FIG. 10 is a diagram showing another example of means for separating visible light and ultraviolet light from one light source.

FIG. 11 is a diagram showing another example of means for separating visible light and ultraviolet light from one light source, and an example of switching between the visible light source and the ultraviolet light source.
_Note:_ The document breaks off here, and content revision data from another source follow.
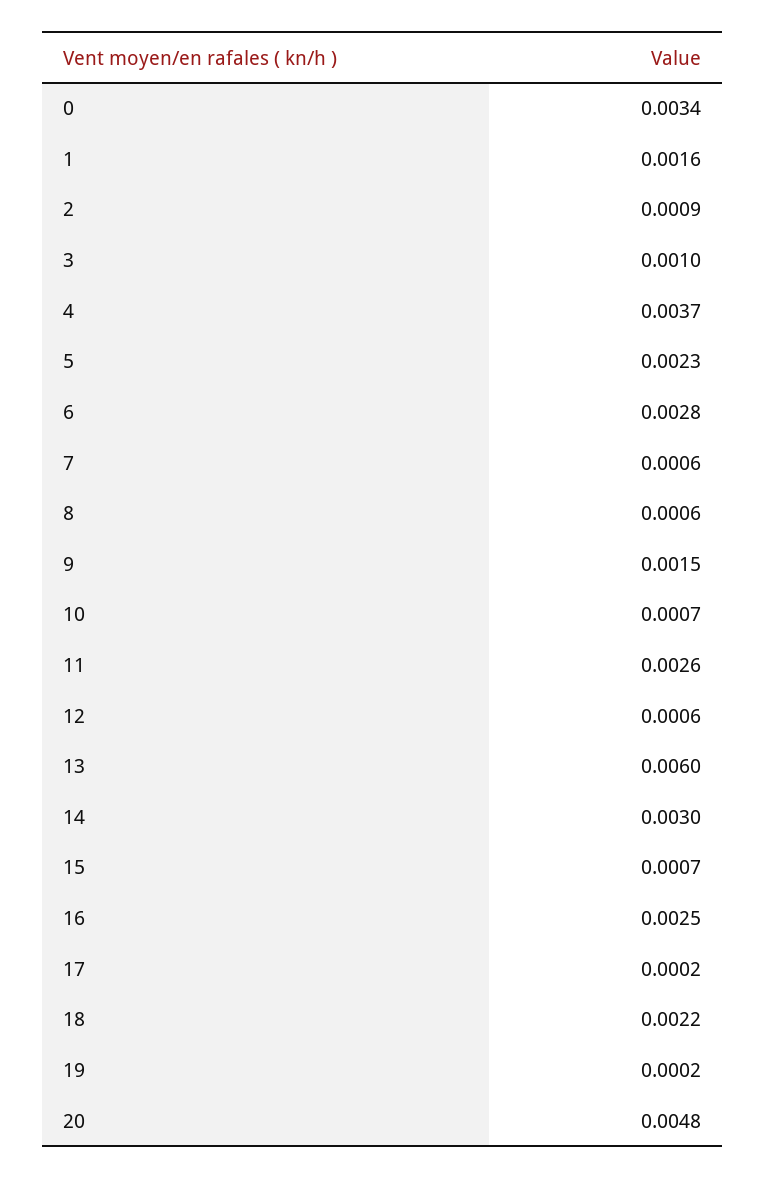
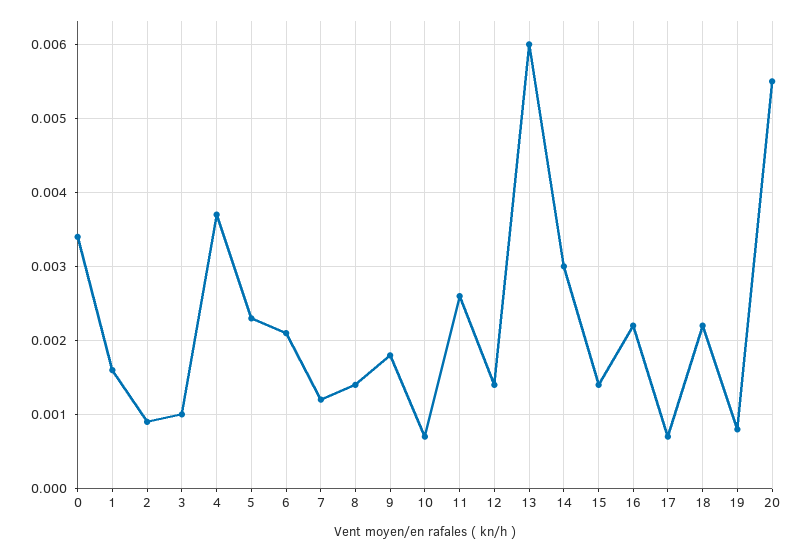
  {
    "0": 0.0034,
    "1": 0.0016,
    "2": 0.0009,
    "3": 0.001,
    "4": 0.0037,
    "5": 0.0023,
-   "6": 0.0028,
+   "6": 0.0021,
-   "7": 0.0006,
+   "7": 0.0012,
-   "8": 0.0006,
+   "8": 0.0014,
-   "9": 0.0015,
+   "9": 0.0018,
    "10": 0.0007,
    "11": 0.0026,
-   "12": 0.0006,
+   "12": 0.0014,
    "13": 0.006,
    "14": 0.003,
-   "15": 0.0007,
+   "15": 0.0014,
-   "16": 0.0025,
+   "16": 0.0022,
-   "17": 0.0002,
+   "17": 0.0007,
    "18": 0.0022,
-   "19": 0.0002,
+   "19": 0.0008,
-   "20": 0.0048
+   "20": 0.0055
  }

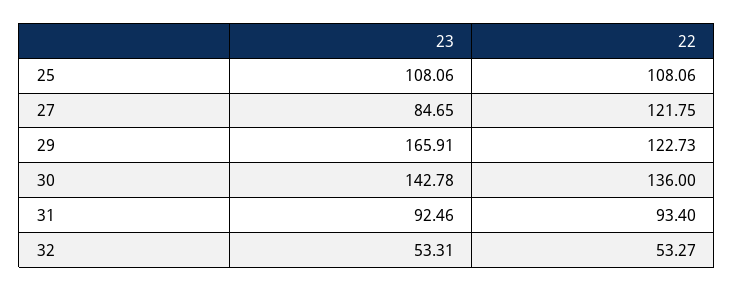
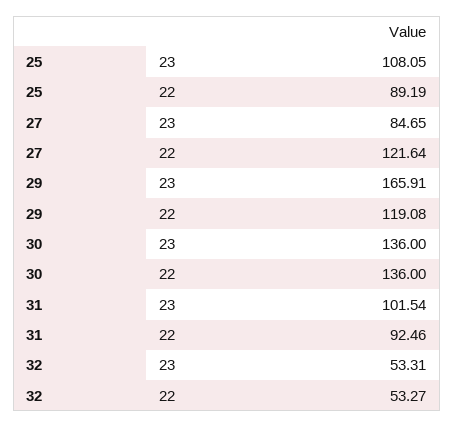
  {
    "23": {
-     "25": 108.06,
+     "25": 108.05,
      "27": 84.65,
      "29": 165.91,
-     "30": 142.78,
+     "30": 136,
-     "31": 92.46,
+     "31": 101.54,
      "32": 53.31
    },
    "22": {
-     "25": 108.06,
+     "25": 89.19,
-     "27": 121.75,
+     "27": 121.64,
-     "29": 122.73,
+     "29": 119.08,
      "30": 136,
-     "31": 93.4,
+     "31": 92.46,
      "32": 53.27
    }
  }

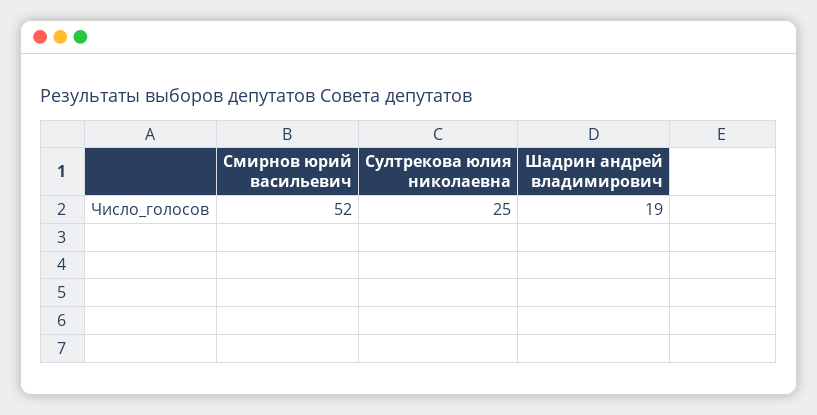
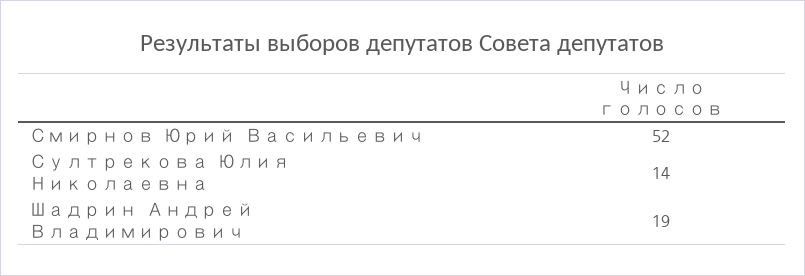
  {
    "Смирнов юрий васильевич": 52,
-   "Султрекова юлия николаевна": 25,
+   "Султрекова юлия николаевна": 14,
    "Шадрин андрей владимирович": 19
  }

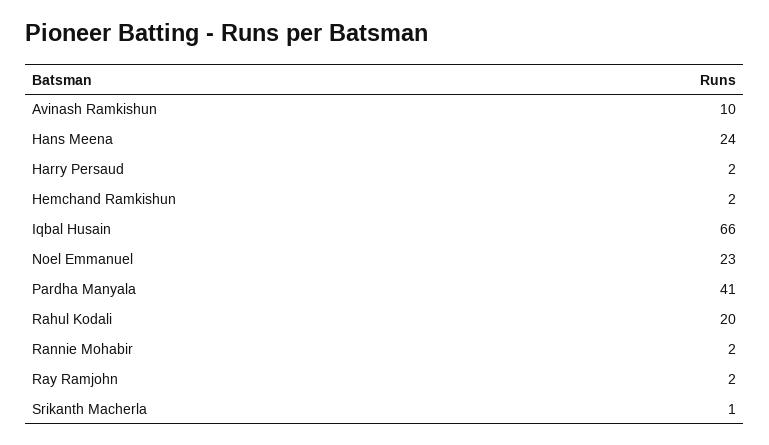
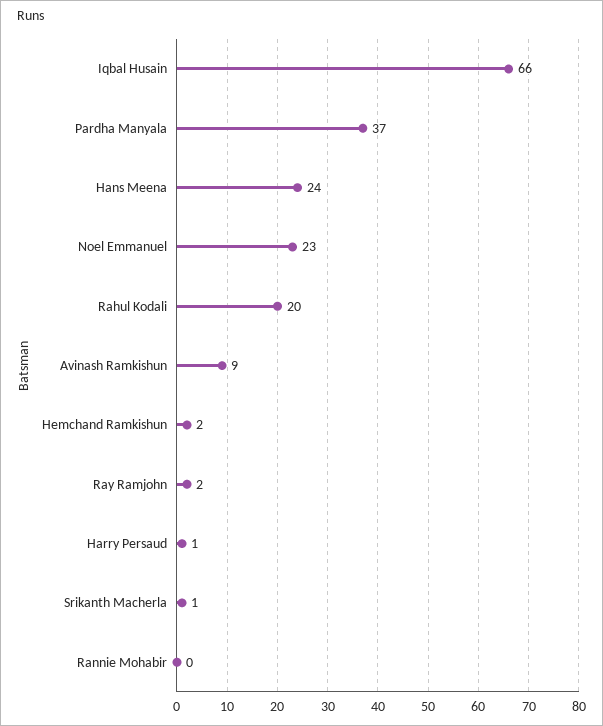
  {
-   "Avinash Ramkishun": 10,
+   "Avinash Ramkishun": 9,
    "Hans Meena": 24,
-   "Harry Persaud": 2,
+   "Harry Persaud": 1,
    "Hemchand Ramkishun": 2,
    "Iqbal Husain": 66,
    "Noel Emmanuel": 23,
-   "Pardha Manyala": 41,
+   "Pardha Manyala": 37,
    "Rahul Kodali": 20,
-   "Rannie Mohabir": 2,
+   "Rannie Mohabir": 0,
    "Ray Ramjohn": 2,
    "Srikanth Macherla": 1
  }

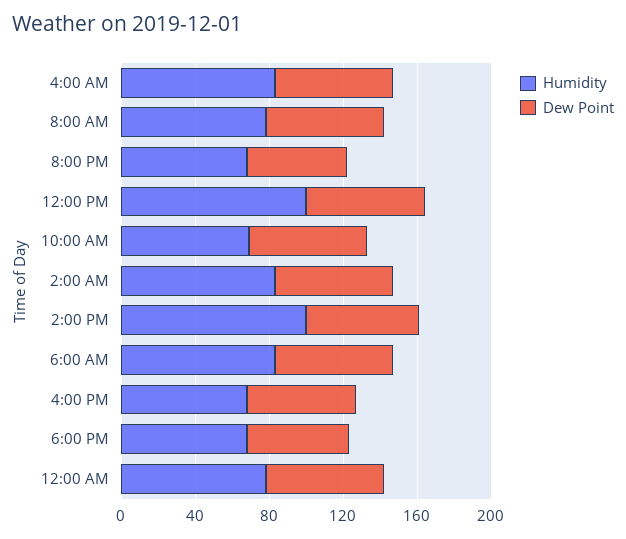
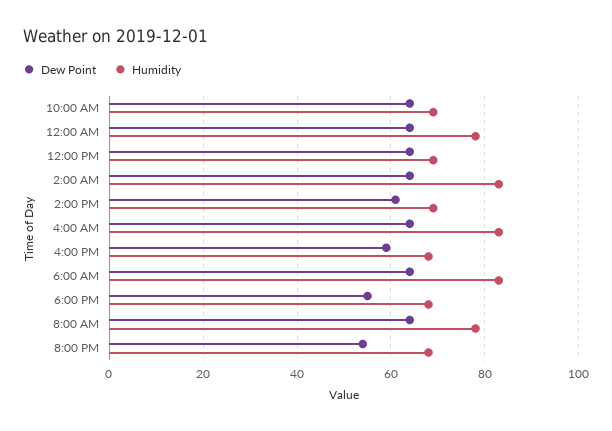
  {
    "Humidity": {
      "4:00 AM": 85,
      "8:00 AM": 80,
      "8:00 PM": 70,
-     "12:00 PM": 100,
+     "12:00 PM": 70,
      "10:00 AM": 70,
      "2:00 AM": 85,
-     "2:00 PM": 100,
+     "2:00 PM": 70,
      "6:00 AM": 85,
      "4:00 PM": 70,
      "6:00 PM": 70,
      "12:00 AM": 80
    },
    "Dew Point": {
      "4:00 AM": 65,
      "8:00 AM": 65,
      "8:00 PM": 55,
      "12:00 PM": 65,
      "10:00 AM": 65,
      "2:00 AM": 65,
      "2:00 PM": 60,
      "6:00 AM": 65,
      "4:00 PM": 60,
      "6:00 PM": 55,
      "12:00 AM": 65
    }
  }

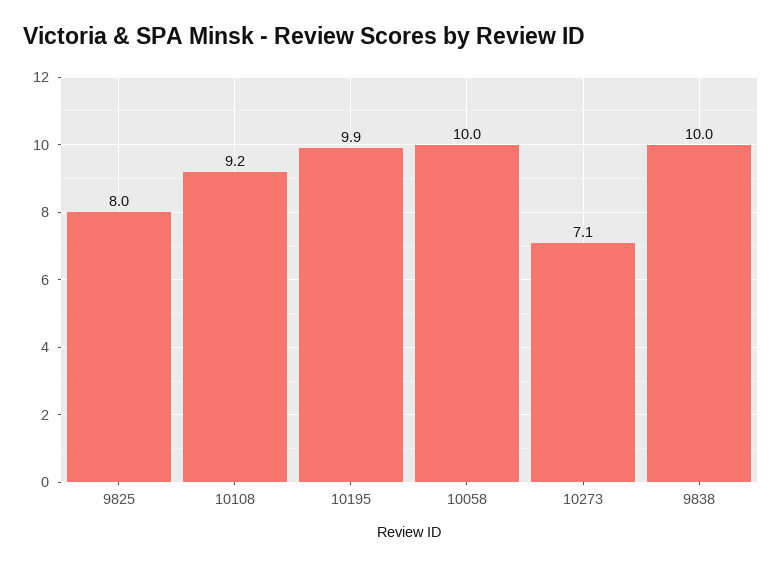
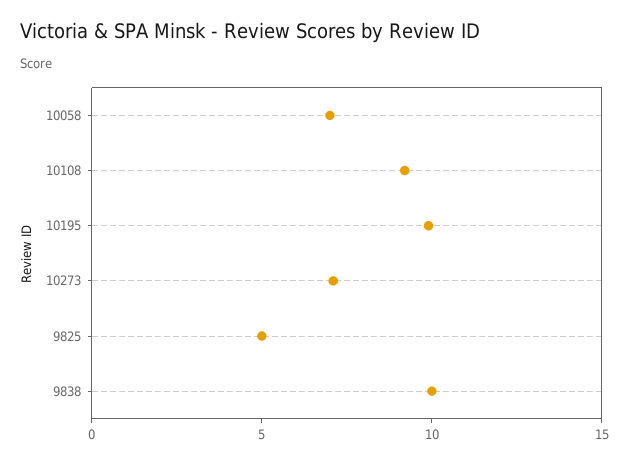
  {
-   "9825": 8,
+   "9825": 5,
    "10108": 9.2,
    "10195": 9.9,
-   "10058": 10,
+   "10058": 7,
    "10273": 7.1,
    "9838": 10
  }

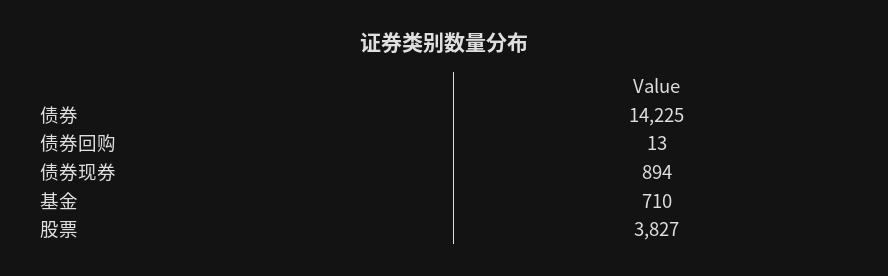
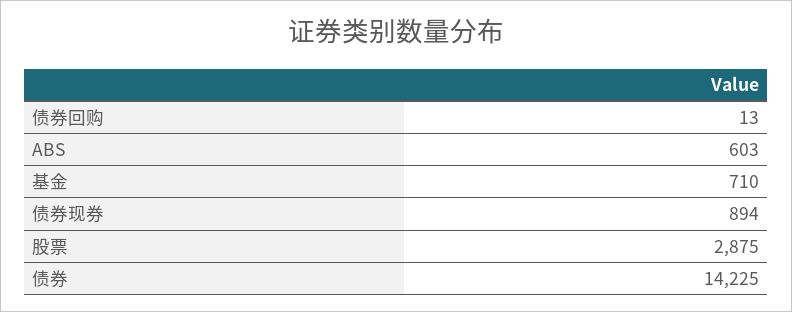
  {
    "债券": 14225,
    "债券回购": 13,
    "债券现券": 894,
    "基金": 710,
-   "股票": 3827
+   "股票": 2875,
+   "ABS": 603
  }

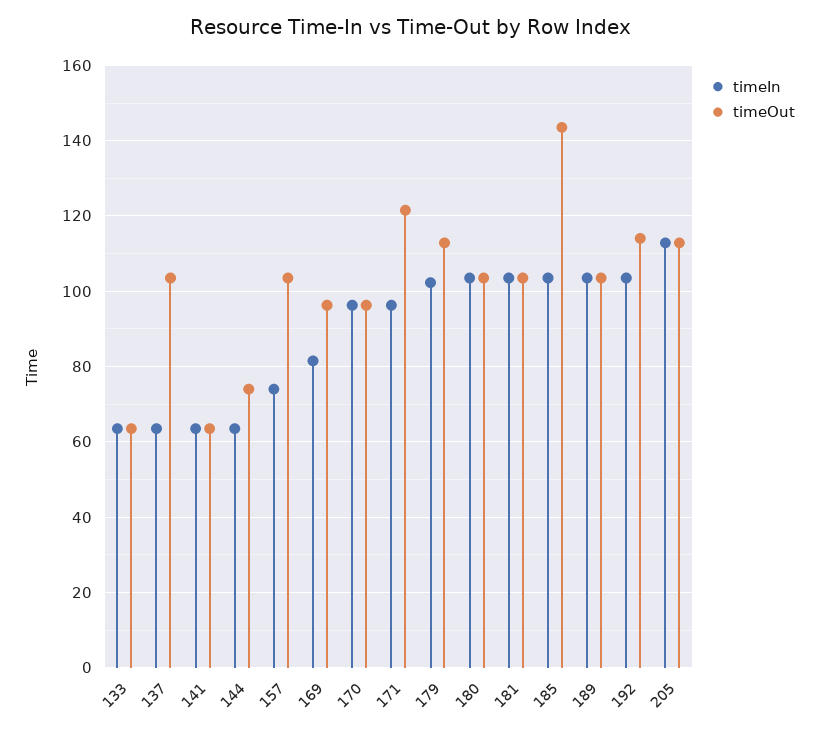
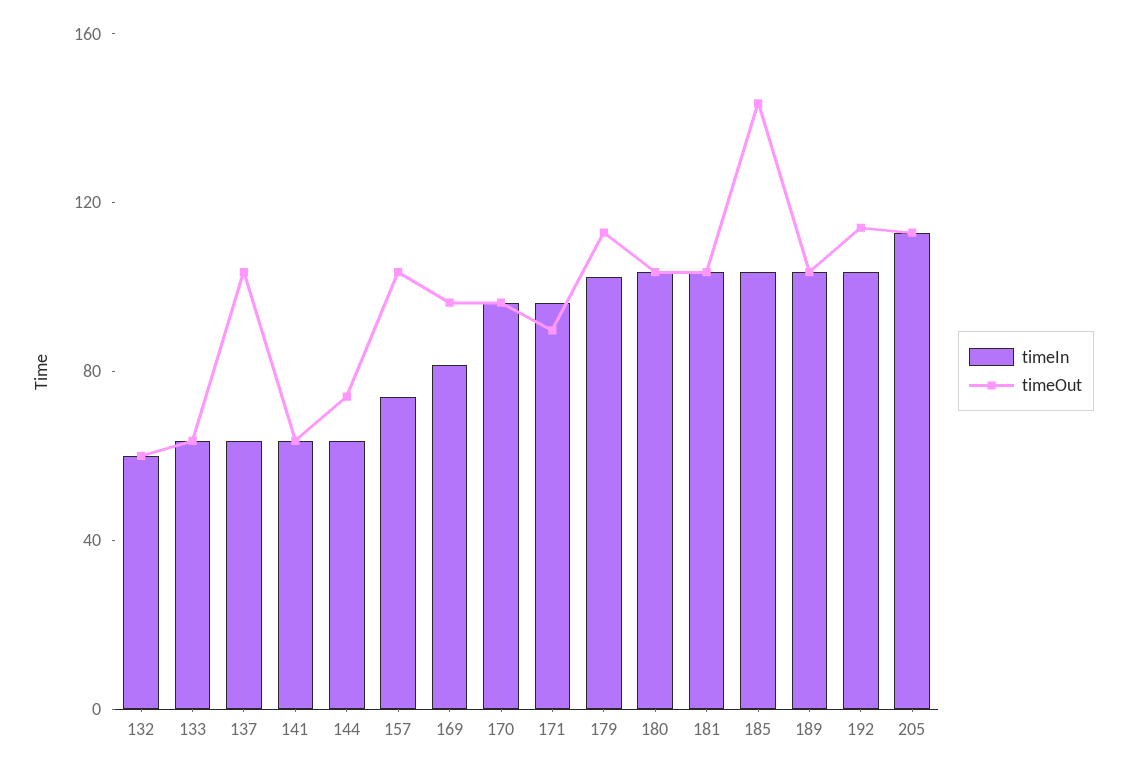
  {
    "timeIn": {
      "133": 64,
      "137": 64,
      "141": 64,
      "144": 64,
      "157": 74,
      "169": 82,
      "170": 96,
      "171": 96,
      "179": 102,
      "180": 104,
      "181": 104,
      "185": 104,
      "189": 104,
      "192": 104,
-     "205": 112
+     "205": 112,
+     "132": 60
    },
    "timeOut": {
      "133": 64,
      "137": 104,
      "141": 64,
      "144": 74,
      "157": 104,
      "169": 96,
      "170": 96,
-     "171": 122,
+     "171": 90,
      "179": 112,
      "180": 104,
      "181": 104,
      "185": 144,
      "189": 104,
      "192": 114,
-     "205": 112
+     "205": 112,
+     "132": 60
    }
  }

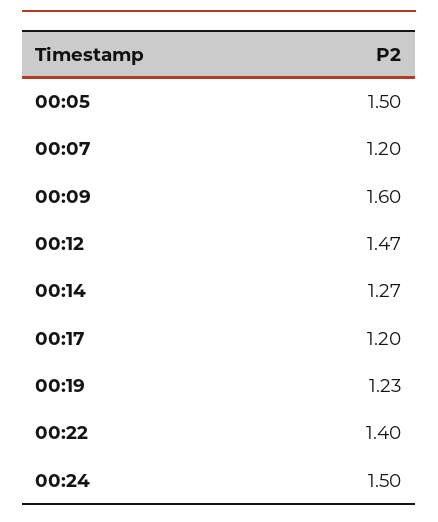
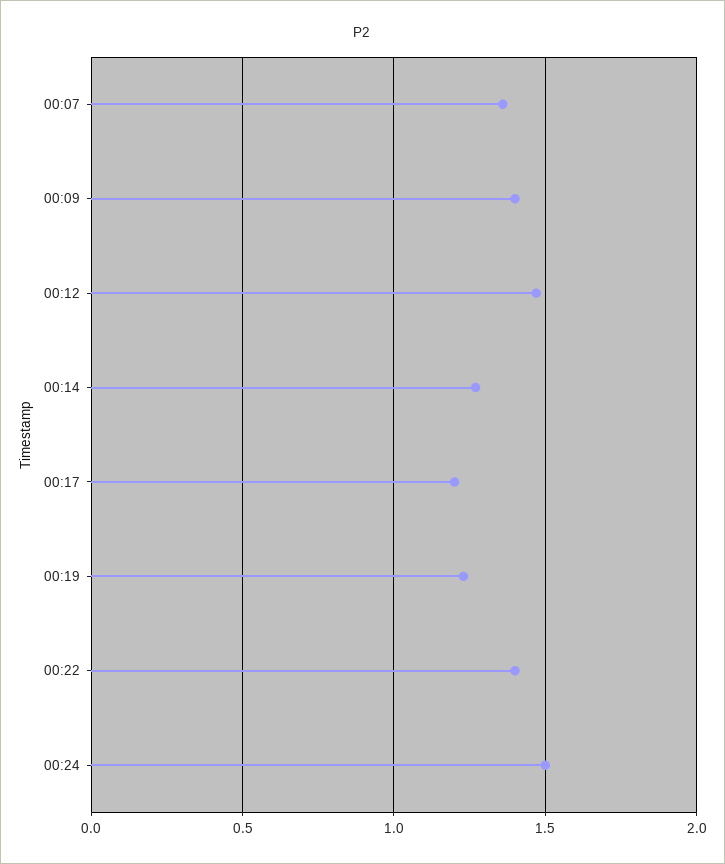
  {
-   "00:05": 1.5,
-   "00:07": 1.2,
+   "00:07": 1.35,
-   "00:09": 1.6,
+   "00:09": 1.4,
    "00:12": 1.47,
    "00:14": 1.27,
    "00:17": 1.2,
    "00:19": 1.23,
    "00:22": 1.4,
    "00:24": 1.5
  }

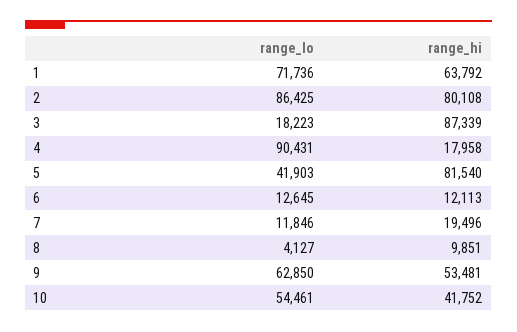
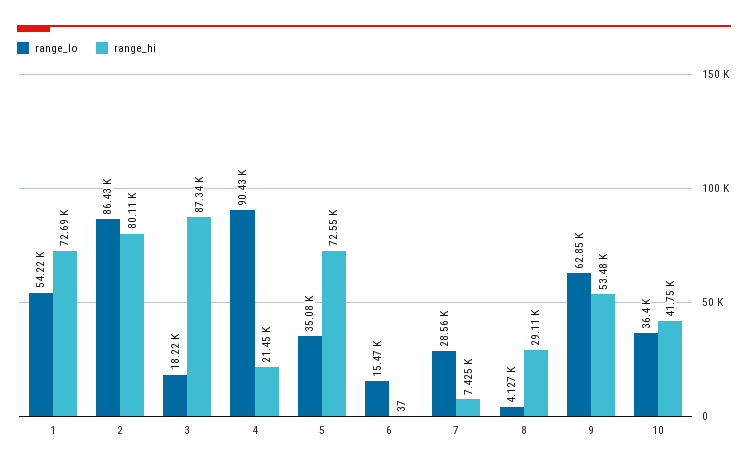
  {
    "range_lo": {
-     "1": 71736,
+     "1": 54220,
      "2": 86425,
      "3": 18223,
      "4": 90431,
-     "5": 41903,
+     "5": 35080,
-     "6": 12645,
+     "6": 15470,
-     "7": 11846,
+     "7": 28560,
      "8": 4127,
      "9": 62850,
-     "10": 54461
+     "10": 36400
    },
    "range_hi": {
-     "1": 63792,
+     "1": 72690,
      "2": 80108,
      "3": 87339,
-     "4": 17958,
+     "4": 21450,
-     "5": 81540,
+     "5": 72550,
-     "6": 12113,
+     "6": 37,
-     "7": 19496,
+     "7": 7425,
-     "8": 9851,
+     "8": 29110,
      "9": 53481,
      "10": 41752
    }
  }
FIG. 12 is a diagram for explaining the principle and conditions under which a register mark of transparent ink containing no ultraviolet absorber or the like can be detected.

[Explanation of symbols]

 1 high-intensity ultraviolet light source 2 UV reject filter 3 bandpass filter 6 fiber unit 7 optical fiber 8 visible light input terminal 8'visible light output terminal 9 ultraviolet light input terminal 9'ultraviolet light output terminal 10 register mark signal output terminal 10 'register mark signal Input terminal 11 Register mark signal output terminal 11 'Register mark signal input terminal 12 Detection head 13 Shading box 14 Quartz glass window 15 Web 16 Register mark 22 Control section 23 Control section 31 Fastener 32 Fastener 33 Fastener 34 Fastener 35 Fastener Tool 61 Visible light filter 62 Ultraviolet filter

Claims (4)

[Claims] 1. A register mark is printed on each of a plurality of plates, each of the register marks is detected by a plurality of detecting means arranged at a predetermined interval, and the register mark interval is determined based on the positional relationship. In the registration method of controlling registration of printing, a fiber unit capable of bidirectionally transmitting visible light and ultraviolet rays by a plurality of optical fibers as the detecting means, and irradiating the plate at a plurality of angles. A detection head having two sets of a plurality of mounting members to which the fiber terminals of the optical fiber can be attached and detached so as to be able to receive light is used, and visible light or ultraviolet light is used depending on the type of the plate and the type of ink of the register mark. And detecting the position of the register mark by appropriately selecting the mounting position of the optical fiber transmitting the selected light to the detection head. Registration method for printing. 2. In the case of a register mark printed on the opaque plate without containing an ultraviolet absorber or the like, visible light is selected and the mounting position at which the irradiation angle is 20 to 40 degrees is selected. The registering method for printing according to claim 1, wherein. 3. A high-intensity ultraviolet light source, a fiber unit capable of bidirectionally transmitting light from the high-intensity ultraviolet light source through a plurality of optical fibers, and a plate on which a register mark is printed, is irradiated at a plurality of angles. .A plurality of mounting members to which the fiber terminals of the optical fiber can be attached / detached so as to be able to receive light are provided at predetermined intervals, and a first member for detecting the register mark together with the optical fiber to be inserted. A detection head that constitutes the first and second detection means, and at any position on the optical path from the high-intensity ultraviolet light source to the plate,
A plurality of filtering means for extracting visible light and ultraviolet light from the light emitted from the high-intensity ultraviolet light source, and a plurality of reflected light from the plate introduced through the respective optical fibers of the first and second detecting means. A registration device for printing, comprising: a control unit that performs registration by recognizing the positional relationship of the registration marks and controlling the distance therebetween. 4. The registration device for printing according to claim 1, wherein a visible light source, an ultraviolet light source, and a switching means for these are provided in place of the high-intensity ultraviolet light source and the filtering means.